Born in Brno, Czechoslovakia, Czerny emigrated with his parents to Canada as a young child. Despite their conversion to Catholicism, his maternal grandparents and two uncles “shared the Jewish origins that the enemy abhorred,” Czerny said. “My maternal grandmother Anna, my grandfather Hans and my uncles Georg and Carl Robert, were all interned in Terezín, where Hans died.”

Terezín, or Theresienstadt in German, was a Nazi-run concentration camp in what was then Czechoslovakia.

“My grandmother and uncles were transported to Auschwitz,” he added. “From here my uncles were sent to labor camps and eventually murdered there.”
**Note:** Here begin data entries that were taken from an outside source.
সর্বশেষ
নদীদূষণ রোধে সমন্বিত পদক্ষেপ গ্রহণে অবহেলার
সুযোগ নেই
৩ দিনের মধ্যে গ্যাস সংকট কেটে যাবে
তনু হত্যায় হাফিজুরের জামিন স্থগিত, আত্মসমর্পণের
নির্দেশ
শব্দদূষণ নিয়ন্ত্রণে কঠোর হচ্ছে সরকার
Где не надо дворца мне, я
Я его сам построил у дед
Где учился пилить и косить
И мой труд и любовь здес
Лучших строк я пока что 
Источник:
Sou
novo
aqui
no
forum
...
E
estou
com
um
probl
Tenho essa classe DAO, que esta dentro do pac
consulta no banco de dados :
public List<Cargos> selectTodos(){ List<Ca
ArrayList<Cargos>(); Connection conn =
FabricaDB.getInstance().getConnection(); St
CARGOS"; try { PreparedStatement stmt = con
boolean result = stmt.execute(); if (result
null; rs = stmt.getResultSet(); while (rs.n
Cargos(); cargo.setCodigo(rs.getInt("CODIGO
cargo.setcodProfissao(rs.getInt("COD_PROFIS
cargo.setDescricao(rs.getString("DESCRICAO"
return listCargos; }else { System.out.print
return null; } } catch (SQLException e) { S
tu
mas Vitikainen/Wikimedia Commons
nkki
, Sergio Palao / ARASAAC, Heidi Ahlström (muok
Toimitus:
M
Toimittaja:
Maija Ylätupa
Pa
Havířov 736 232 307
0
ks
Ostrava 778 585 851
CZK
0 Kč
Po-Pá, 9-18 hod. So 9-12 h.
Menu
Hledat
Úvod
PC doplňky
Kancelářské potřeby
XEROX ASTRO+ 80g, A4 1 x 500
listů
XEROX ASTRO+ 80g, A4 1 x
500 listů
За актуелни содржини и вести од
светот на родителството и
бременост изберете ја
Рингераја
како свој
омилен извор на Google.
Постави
“Remembering both Edith and Anna with the 6 million others,” Czerny said, “we mourn and repent, ‘Lest we forget.’”

Edith's capture

Stein was teaching at a Catholic school in Speyer, Germany, when the Nazis rose to power. She and her older sister Rosa, who had also converted to Catholicism, were transferred to the Netherlands for their own safety, but were arrested by the Nazis on Aug. 2, 1942. The two sisters were murdered in the gas chambers at Auschwitz seven days later.

In her 1938 autobiography, Edith Stein revealed that she had written a letter to Pope Pius XI five years earlier, pleading with him to organize the Catholic Church against the Nazi persecution of the Jews.

Debate over the role of the Church during the war has only intensified since the release of the Vatican’s wartime archives in 2020, with many Jewish leaders and historians of the era objecting to the ongoing beatification of Pius XII, Pius XI’s successor, and urging the Church to provide more details about the Vatican’s actions during the Holocaust.